You forgot Sightron. Absolutely the best scope for the money; compares favorably with Kahles, Swar, ect, at a fraction of the price...


----------



## agrotom (Sep 14, 2004)

Weaver's new Grand Slam series are the absolute best deal in town!! The new line is bright and clear and by far a better choice than the usual Burris or Leopold. :lol:


----------



## Sasha and Abby (May 11, 2004)

I would not own ANY of the aforementioned scopes. Swarovski/Kahles are on all my rifles. I don't see how you people see through those junk scopes at dark???? :sniper:

I have had a Tasco, Leupold and Bushnell. All were passable in broad daylight. I would have saved money if I had just bought the quality ones in the beginning.


----------



## Bob Kellam (Apr 8, 2004)

I agree with S&A

Swarovski scopes are spendy but well worth the price IMO. I own two of them and plan on getting another one for my 7mag.

Bob


----------



## The Norseman (Jan 8, 2005)

Merry Christmas to all!

I have Leupolds. Those are the best and that's what I consider when buying. 
The options available are worth the purchase. Check their
catalog out.

See yeaw


----------



## lecub (Mar 14, 2003)

Ditto cbass
Ziess put a 4.5x14x44 on a 30STW love its low light capabilities.I have a 50 year old Ziess on a combination gun it is still better than most of the other brands I have tried. Also I found it nice to have binoculars and scope of the same capabilities doesn't do any good to see with binoculars and can't see it in the scope. But have used and liked the Burris scopes with Posi-lock on heavy magnums. Besides the older I get the more I depend on good optics.


----------



## NDTerminator (Aug 20, 2003)

Hey S&A, for some reason, I don't seem to have a problem shooting sub MOA groups and harvesting deer at 300+ yards every year with my rifles equipped with "junk" Sightrons. I don't know exactly what you mean by "in the "dark", but their light transmission is just fine within legal shooting hours...


----------



## Remington 7400 (Dec 14, 2005)

I appologise for not listing Sightron, and Zeiss. To be honest those scopres are out of my price range, I don't blink an eye at dropping 400 dollars for a piece of quality glass, but when you get past that, I pass out!
:eyeroll: 
But if you guys like Zeiss by all means buy them.
As for calling Burris junk, I've killed alot of stuff in alot of different places and I have NEVER had a problem with light transmission. I'll never buy anything but Burris.
:sniper:


----------



## MossyMO (Feb 12, 2004)

Do any of you own a Scheels brand scope? I do not know who makes them for Scheels, but we own 2 of them and for the money want more of them. The clarity is unreal for them money. 
Also, if anyone is wondering; the answer is no.
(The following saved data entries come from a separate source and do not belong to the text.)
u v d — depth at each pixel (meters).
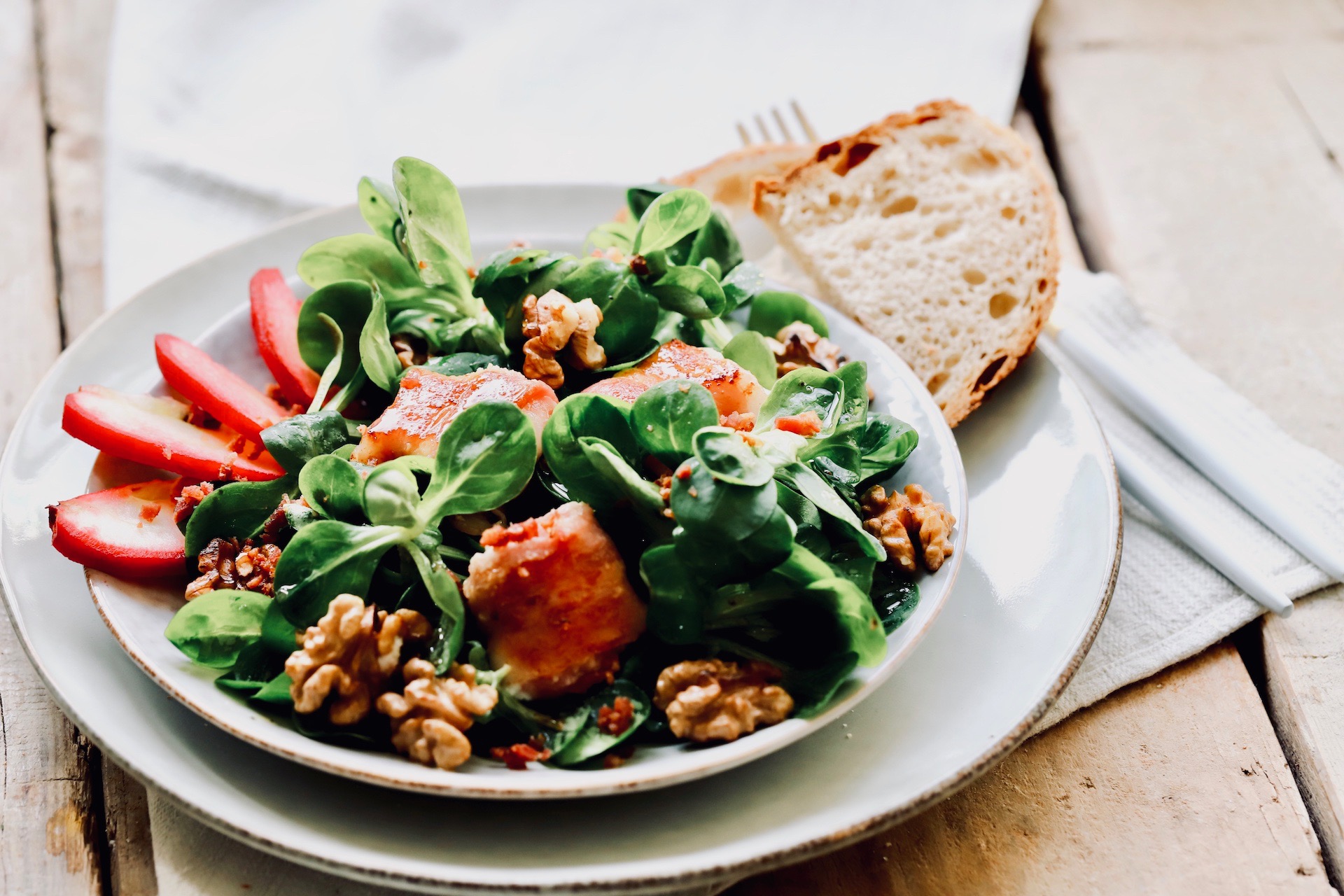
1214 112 0.80
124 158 0.72
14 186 0.74
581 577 0.49
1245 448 0.62
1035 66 0.85
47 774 0.52
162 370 0.57
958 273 0.64
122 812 0.51
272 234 0.65
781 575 0.49
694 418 0.50
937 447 0.55
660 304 0.56
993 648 0.53
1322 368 0.66
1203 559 0.57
I am not an employee and neither is my wife or any other relative.....don't even have a friend that works there. But I wouldn't mind working there a few months to get a few more !!!


----------



## marcus_rubbo (Dec 11, 2005)

i have a sightron 3x9x40 milldot and it outshot 3 Leupolds.....they put all four scopes on the gun and sighted them in and the sightron held zero better than all 3 Leupolds but i wont argue about clearity they were almost identical........


----------



## ND_RC (Jan 6, 2005)

Mossy,

I have a Scheels 3.5-10 X 42 scope mounted on my Tikka. I haven't used it much. Just to sight the gun in. So far I like it.

If I remember correctly the warranty is about the same as the Leupold.


----------



## cya_coyote (Aug 31, 2005)

well, you can tell the poor people... i like the BSA scopes, as well as pentax... but mostly i have bushnell and simmons on my rifles...

And after having 4 JUNK tasco's they are used for target practice when people give them to me... i have had 2 given to me in the last year by guys who can't get tasco to repair or replace them... so much for the warranty...

:sniper:


----------



## MossyMO (Feb 12, 2004)

ND_RC

Quite honestly, the warranty is one step better. They will exchange you on the spot when you bring it in; or so they claim..... Don't even have to pay shipping to send it back or send money with to have the replacement returned to you; I have had to do that.


----------



## ND_RC (Jan 6, 2005)

MossyMO said:


> ND_RC
> 
> Quite honestly, the warranty is one step better. They will exchange you on the spot when you bring it in; or so they claim......


That's what I thought, but wasn't sure.

Thanks


----------